The existing commercial off-the-shelf transport (called the DC-3) was clearly “too small to carry standard military payloads” — despite outlandish suggestions from Douglas Aircraft that the plane could carry barrels of oil and gasoline, prefab buildings, pierced-steel plate runways, livestock, even complete fighter planes with the wings removed and slung underneath the fuselage.
And while the DC-3/C-47 was a widely used workhorse, it wasn’t the only cargo plane used back then.

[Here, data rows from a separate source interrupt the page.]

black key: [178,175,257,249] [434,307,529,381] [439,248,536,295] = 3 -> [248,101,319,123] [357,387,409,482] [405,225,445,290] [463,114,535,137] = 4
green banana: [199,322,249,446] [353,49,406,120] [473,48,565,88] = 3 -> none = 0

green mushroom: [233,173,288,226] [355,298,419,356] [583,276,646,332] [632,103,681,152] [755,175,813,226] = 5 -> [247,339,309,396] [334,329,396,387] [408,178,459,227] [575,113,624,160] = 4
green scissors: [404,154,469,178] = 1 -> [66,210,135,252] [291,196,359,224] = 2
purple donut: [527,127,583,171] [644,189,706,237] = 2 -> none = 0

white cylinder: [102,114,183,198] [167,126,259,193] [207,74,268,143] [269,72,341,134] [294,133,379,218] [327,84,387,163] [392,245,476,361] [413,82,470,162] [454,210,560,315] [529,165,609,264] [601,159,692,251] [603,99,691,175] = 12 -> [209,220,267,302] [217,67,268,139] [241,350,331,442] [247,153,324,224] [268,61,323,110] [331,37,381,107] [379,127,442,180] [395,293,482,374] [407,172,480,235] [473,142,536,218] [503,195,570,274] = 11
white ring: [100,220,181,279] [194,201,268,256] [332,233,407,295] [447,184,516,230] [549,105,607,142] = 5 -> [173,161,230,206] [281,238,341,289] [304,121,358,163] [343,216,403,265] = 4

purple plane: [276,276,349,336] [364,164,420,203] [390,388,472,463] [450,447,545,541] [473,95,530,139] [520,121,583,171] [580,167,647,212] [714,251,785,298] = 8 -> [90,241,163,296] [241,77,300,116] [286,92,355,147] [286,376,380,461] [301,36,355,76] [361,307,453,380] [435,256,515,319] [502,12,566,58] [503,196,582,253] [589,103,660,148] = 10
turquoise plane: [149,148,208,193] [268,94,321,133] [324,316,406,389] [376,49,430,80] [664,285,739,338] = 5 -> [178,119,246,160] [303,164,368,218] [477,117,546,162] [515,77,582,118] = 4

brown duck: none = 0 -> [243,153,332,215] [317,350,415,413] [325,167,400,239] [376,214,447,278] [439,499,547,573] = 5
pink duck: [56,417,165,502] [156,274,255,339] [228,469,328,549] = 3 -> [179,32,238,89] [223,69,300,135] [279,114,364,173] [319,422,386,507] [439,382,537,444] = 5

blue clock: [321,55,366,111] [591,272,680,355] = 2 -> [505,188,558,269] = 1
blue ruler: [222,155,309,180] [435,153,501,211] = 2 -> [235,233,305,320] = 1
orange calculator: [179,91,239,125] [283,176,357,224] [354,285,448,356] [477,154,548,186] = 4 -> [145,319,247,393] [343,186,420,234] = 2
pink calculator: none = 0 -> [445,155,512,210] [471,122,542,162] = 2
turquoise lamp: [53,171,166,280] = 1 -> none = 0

For heavier loads over longer distances, the USAAF also had planes like the C-46, C-54, and C-87. Not long after the end of WWII when the Soviets blockaded Berlin, transport planes from all over were used in the Berlin Air Lift. Once things were up and running, they stopped using the DC-3/C-47 because it was too small and inefficient to meet the airlift requirements. It took as much time to land one of them as it did a larger plane and they just didn’t carry enough payload to do the job.
All I’m saying is that some things lend themselves to being broken into smaller pieces and assembled in orbit while other things don’t.
I can’t see any argument to that, but when designing something it makes sense to try to use existing capabilities rather than adding the additional requirement of a new launch system when possible.
Existing capability allow for some pretty big parts. Plenty for large Lego pieces for quick assembly.